■ **Texte de lecture**:
-*-
AT n° 1 A participé à une entrevue.

AT n° 2 A participé à une entrevue.

AT n° 3 A participé à une entrevue.

AT n° 4 A participé à une entrevue.

AT n° 5 N’a pas participé à une entrevue, mais ses notes ont été reçues et examinées.

AT n° 6 N’a pas participé à une entrevue, mais sa déclaration écrite et ses notes ont été reçues et examinées

AT n° 7 N’a pas participé à une entrevue, mais ses notes ont été reçues et examinées.

AT n° 8 N’a pas participé à une entrevue, mais sa déclaration écrite et ses notes ont été reçues et examinées

AT n° 9 N’a pas participé à une entrevue, mais ses notes ont été reçues et examinées.

AT n° 10 N’a pas participé à une entrevue, mais ses notes ont été reçues et examinées.

Agent impliqué (AI)

AI N’a pas participé à une entrevue, comme la loi l’y autorise en tant qu’agent impliqué. Notes obtenues et examinées.

Description de l’incident

Tôt le matin du 20 avril 2017, la PPO a reçu un appel lui demandant de se rendre à une installation d’Hydro One à Strathroy du fait qu’une introduction par effraction s’y déroulait. Le service de sécurité d’Hydro One a indiqué qu’un caméra vidéo de surveillance avait permis de voir l’homme pénétrer subrepticement dans l’enclos clôturé où se trouvaient de nombreux rouleaux de cuivre (qui étaient souvent la cible de vols).

Les agents de la PPO ont fouillé l’installation à leur arrivée, mais le plaignant avait déjà fui les lieux. Cependant, on a découvert le véhicule du plaignant dans la voie d’entrée d’une ferme juste au nord de l’installation d’Hydro et on a trouvé quelques fils de cuivre à proximité. On a appelé l’unité canine et l’Équipe d’intervention d’urgence (EIU) pour qu’elles viennent et participent à la fouille autour de l’installation.

L’AI et son chien de police sont arrivés sur les lieux et ont trouvé le plaignant dans une rangée d’arbres à la limite d’un champ agricole se trouvant à proximité. Le chien a saisi et a tenu le plaignant par la tête jusqu’à ce que l’AI lui ordonne de le lâcher. Puis, le plaignant a tenté de s’enfuir à nouveau, mais a été plaqué au sol par l’AT no 1.

Le plaignant avait des blessures visibles à la tête et au visage et a été transporté par ambulance à l’hôpital. Il a reçu des points de suture et des agrafes en raison de plusieurs morsures de chien qu’il avait subies à l’arrière de la tête, à l’oreille et au menton.
-*-
■ **Documents**:
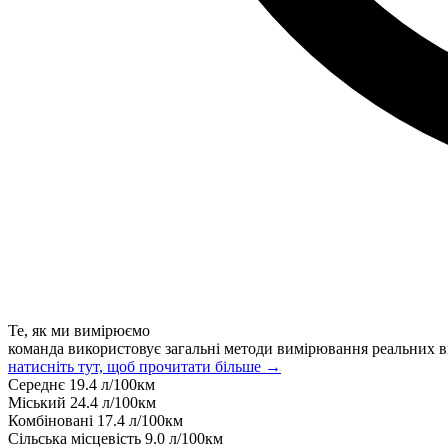
Те, як ми вимірюємо
команда використовує загальні методи вимірювання реальних в
натисніть тут, щоб прочитати більше →
Середнє
19.4
л/100км
Міський
24.4
л/100км
Комбіновані
17.4
л/100км
Сільська місцевість
9.0
л/100км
-*-
■ **Consigne**: Résumez en trois phrases le texte de lecture. Le matériel n'intervient pas ici.

■ **Réponse**: Le 20 avril 2017, la PPO a été appelée à une installation d'Hydro One à Strathroy pour une introduction par effraction, mais le plaignant avait déjà fui à l'arrivée des agents. L'AI et son chien de police l'ont trouvé dans une rangée d'arbres, où le chien l'a saisi par la tête. Le plaignant a ensuite tenté de s'enfuir de nouveau et a été plaqué au sol par l'AT n° 1, puis il a été transporté à l'hôpital, où il a reçu des points de suture et des agrafes pour plusieurs morsures de chien à l'arrière de la tête, à l'oreille et au menton.